É membro do Conselho de Segurança Privada (um órgão de consulta o Ministério da Administração Interna, a quem cabe, designadamente, pronunciar-se e propor iniciativas legislativas em matéria de segurança privada) da CSP – Confederação dos Serviços de Portugal e da CoESS – Confederation of European Security Services.

A AES tem desenvolvido uma intensa atividade, sobretudo vocacionada para o reconhecimento do papel das empresas de segurança privada na sociedade e para a promoção de práticas de concorrência leal e de respeito pela legislação aplicável á atividade de segurança privada.

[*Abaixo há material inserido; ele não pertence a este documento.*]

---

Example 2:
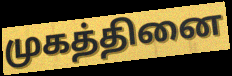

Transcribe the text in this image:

முகத்தினை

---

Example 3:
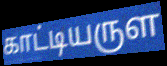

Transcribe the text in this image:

காட்டியருள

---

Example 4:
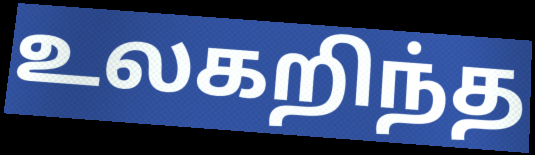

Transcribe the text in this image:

உலகறிந்த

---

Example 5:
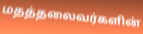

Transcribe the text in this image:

மதத்தலைவர்களின்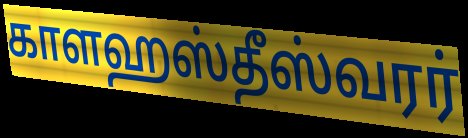
காளஹஸ்தீஸ்வரர்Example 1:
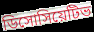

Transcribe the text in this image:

ডিসোসিয়েটিভ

São os seguintes os principais desafios da Associação:

  • A defesa do cumprimento do quadro regulamentar aplicável à atividade de segurança privada, mas também, a promoção do seu melhoramento nos aspetos em que este deva ser melhorado;
  • A promoção da concorrência sã e leal, o combate ao dumping social e a todas as práticas lesivas da concorrência, particularmente as que se consubstanciam na prestação de serviços de segurança por preços inferiores ao custo de tais serviços.
  • Uma eficaz regulação do setor e melhor fiscalização por parte da PSP, da ACT e da Autoridade Tributária;
  • A corresponsabilização das entidades (públicas e privadas) que adquirem serviços de segurança privada por determinadas irregularidades assacadas às empresas que contratem.
  • A criação de condições às empresas de segurança para que estas possam enfrentar as adversidades da atual conjuntura económica, designadamente, através da reforma do Contrato Coletivo do Trabalho, aproximando-o do regime que vigora para a generalidade das entidades Clientes das empresas de segurança privada, mas, também, obtendo efetivas garantias da extensão, atempada, dos seus efeitos a todo o setor.
  • Combater todas as medidas de redução da despesa do Estado que se traduzam em alterações unilaterais e iníquas de condições contratuais previamente estabelecidas ou que ponham em causa – frontal e irremediavelmente – a possibilidade de as empresas prestarem os seus serviços com total respeito pelas vinculações legais aplicáveis.